In case you find it useful, I should also mention that I’ve added some additional columns to my author summary Google Sheet. For each author, it now shows:

  • Number of tweets sent
  • The earliest and latest tweet published_date
  • Average tweets per day (derived from the above)
  • Most common language classification of author’s tweets
  • Number/percent of author’s tweets classifed as their primary language

It’s not really anything revolutionary in and of itself. But it may be useful as a jumping-off point for further data exploration (e.g., what are the general characteristics of the most active accounts?, etc.)
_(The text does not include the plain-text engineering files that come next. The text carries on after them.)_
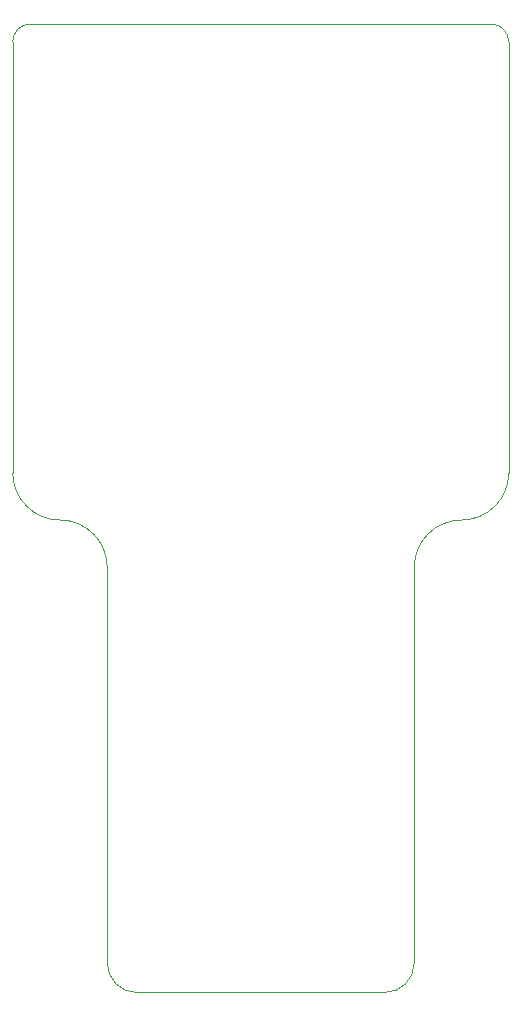
<source format=gm1>
G04 #@! TF.GenerationSoftware,KiCad,Pcbnew,8.99.0-unknown-e6b739776e~181~ubuntu24.04.1*
G04 #@! TF.CreationDate,2024-12-31T17:52:40+01:00*
G04 #@! TF.ProjectId,Spinne_Werkstatt,5370696e-6e65-45f5-9765-726b73746174,rev?*
G04 #@! TF.SameCoordinates,Original*
G04 #@! TF.FileFunction,Profile,NP*
%FSLAX46Y46*%
G04 Gerber Fmt 4.6, Leading zero omitted, Abs format (unit mm)*
G04 Created by KiCad (PCBNEW 8.99.0-unknown-e6b739776e~181~ubuntu24.04.1) date 2024-12-31 17:52:40*
%MOMM*%
%LPD*%
G01*
G04 APERTURE LIST*
G04 #@! TA.AperFunction,Profile*
%ADD10C,0.050000*%
G04 #@! TD*
G04 APERTURE END LIST*
D10*
X160500000Y-73500000D02*
X160500000Y-37000000D01*
X159000000Y-35500000D02*
G75*
G02*
X160500000Y-37000000I0J-1500000D01*
G01*
X126500000Y-81500000D02*
X126500000Y-114000000D01*
X118500000Y-37000000D02*
G75*
G02*
X120000000Y-35500000I1500000J0D01*
G01*
X160500000Y-73500000D02*
G75*
G02*
X156500000Y-77500000I-4000000J0D01*
G01*
X129000000Y-117500000D02*
G75*
G02*
X126500000Y-115000000I0J2500000D01*
G01*
X152500000Y-115000000D02*
G75*
G02*
X150000000Y-117500000I-2500000J0D01*
G01*
X152500000Y-81500000D02*
G75*
G02*
X156500000Y-77500000I4000000J0D01*
G01*
X129000000Y-117500000D02*
X150000000Y-117500000D01*
X122500000Y-77500000D02*
G75*
G02*
X126500000Y-81500000I0J-4000000D01*
G01*
X118500000Y-37000000D02*
X118500000Y-73500000D01*
X122500000Y-77500000D02*
G75*
G02*
X118500000Y-73500000I0J4000000D01*
G01*
X126500000Y-115000000D02*
X126500000Y-114000000D01*
X120000000Y-35500000D02*
X159000000Y-35500000D01*
X152500000Y-81500000D02*
X152500000Y-115000000D01*
M02*

</source>
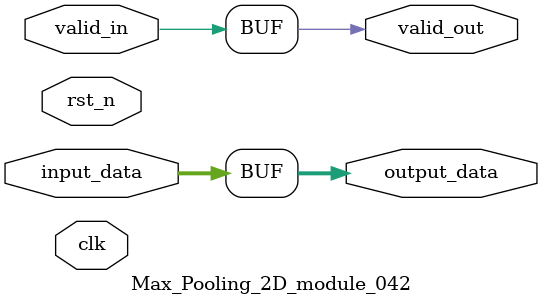
<source format=v>

module Max_Pooling_2D_module_042 (
    input clk,
    input rst_n,
    input valid_in,
    output valid_out,
    // Add specific ports based on operator type
    input [31:0] input_data,
    output [31:0] output_data
);

    // Module implementation would go here
    // This is a template - actual implementation depends on the operator
    
        // Generic operator implementation
    assign output_data = input_data; // Placeholder
    assign valid_out = valid_in;

endmodule

</source>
screenshot 2018-08-03 at 19 21 19

I can confirm that JennaTraveller was Jenn_Abrams original handle. When her material was still up, you could see cases where users had replied to her and the original handle was shown. Got a screenshot somewhere, I think.

Was never as certain on the Politweecs and PigeonToday thing. There was massive overlap in the handles, but I couldn't tell if it was because one was constantly retweeting the other and then getting replies. At some point, Politweecs definitely became its own thing, and was operational a good bit longer than PigeonToday.

commented

In a related discrepency, there are a handful of authors whose new_june_2018 column appears to be incorrect.

The following authors have new_june_2018 = 0 in the dataset. Their handles are listed in the June 2018 report but not in the November 2017 report—so it seems their new_june_2018 values should be 1 rather than 0:

  • AHMADYUSUFF03
  • ANKIDINOVAKIRA
  • BORIS_KOLOV
  • GLEBUSHKAGLEB
  • MASHAEMYASHEVA
  • MUZAAMURA
  • NATASHAPAVLOVAA
  • NEVNOVRU
  • NOVOSTIIZHEVSK
  • TONYWILLDO
  • TURANGALA
  • VIZYDYREGUJI
  • ZILILINYM

And these two authors have new_june_2018 = 1 in the dataset, even though their handles are in the November 2017 list:

  • MONEYFORM
  • VIKA_BERE
commented

Another related discrepency—there are 5 authors that appear in the Nov 2017 House Intel list PDF, but whose external_author_id in the dataset does not match the user id from the HPSCI list. (Ignoring differences that can be attributed to rounding errors.)

Phew, that was a mouthful. Sorry if that didn’t make sense. Hopefully the data itself is a bit more self-explanatory:

external_author_id (from dataset) author (from dataset) user id (from Nov 2017 PDF) handle (from Nov 2017 PDF)
914069096 BLK_VOICE 4217244274 Blk_Voice
2861691030 GLOED_UP 3312143142 gloed_up
4235669232 KHALEDBAKRI7 4590743632 khaledbakri7
2912754262 POLITWEECS 2570631118 Politweecs
2753146444 TODAYCLEVELAND 890944315396149250 todaycleveland

Digging a bit further, for two of these cases, it seems the external_author_id is associated with two different authors in the dataset. The other three are more alarming—on real-world Twitter, these external_author_ids correspond to the Twitter user IDs of accounts that aren’t suspended!

  • 914069096
    • In the dataset, this is the external_author_id for BLK_VOICE.
    • On Twitter, this is the user ID for the active (i.e., non-suspended) account @​VocabExceeded
  • 2861691030
    • In the dataset, this is the external_author_id for GLOED_UP.
    • On Twitter, this is the user ID for the active account @​Iccy_t
  • 4235669232
    • In the dataset, this is the external_author_id for KHALEDBAKRI7.
    • On Twitter, this is the user ID for the active account @​Fuckman73 (😑)
  • 2912754262
    • In the dataset, this is the external_author_id for POLITWEECS.
    • In the dataset, this is also the external_author_id for author PIGEONTODAY. (See @mortdtroll’s comment above.)
  • 2753146444
    • In the dataset, this is the external_author_id for TODAYCLEVELAND.
    • In the dataset, this is also the external_author_id for author ONLINECLEVELAND.